## THE TASK:
Filter the listing below for "מכירות" and report every line that has it.

Start of MATERIAL SUPPLIED

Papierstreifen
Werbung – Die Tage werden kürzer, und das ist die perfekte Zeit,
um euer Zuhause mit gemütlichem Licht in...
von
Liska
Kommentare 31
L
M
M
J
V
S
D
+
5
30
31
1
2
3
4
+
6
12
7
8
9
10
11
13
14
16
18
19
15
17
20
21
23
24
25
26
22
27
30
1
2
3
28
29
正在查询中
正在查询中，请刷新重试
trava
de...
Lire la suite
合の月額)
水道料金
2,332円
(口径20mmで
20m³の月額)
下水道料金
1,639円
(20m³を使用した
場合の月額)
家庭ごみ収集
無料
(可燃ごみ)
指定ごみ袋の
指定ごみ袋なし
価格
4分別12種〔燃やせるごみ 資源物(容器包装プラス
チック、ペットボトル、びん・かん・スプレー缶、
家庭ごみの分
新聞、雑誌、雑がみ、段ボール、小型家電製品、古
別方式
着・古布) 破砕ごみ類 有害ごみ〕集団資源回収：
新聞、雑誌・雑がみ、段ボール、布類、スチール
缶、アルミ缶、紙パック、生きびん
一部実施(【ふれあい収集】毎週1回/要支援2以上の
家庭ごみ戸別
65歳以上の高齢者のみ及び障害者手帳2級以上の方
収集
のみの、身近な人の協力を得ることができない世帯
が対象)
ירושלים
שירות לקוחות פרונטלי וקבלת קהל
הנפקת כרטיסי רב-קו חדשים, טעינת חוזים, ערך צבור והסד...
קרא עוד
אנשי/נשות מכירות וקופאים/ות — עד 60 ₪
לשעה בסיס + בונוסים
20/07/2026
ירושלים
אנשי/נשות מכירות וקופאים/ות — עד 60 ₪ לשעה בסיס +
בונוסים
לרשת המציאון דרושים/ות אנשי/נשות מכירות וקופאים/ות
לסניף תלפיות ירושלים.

End of MATERIAL SUPPLIED

## RESPONSE TO THIS EXERCISE:
אנשי/נשות מכירות וקופאים/ות — עד 60 ₪
אנשי/נשות מכירות וקופאים/ות — עד 60 ₪ לשעה בסיס +
לרשת המציאון דרושים/ות אנשי/נשות מכירות וקופאים/ות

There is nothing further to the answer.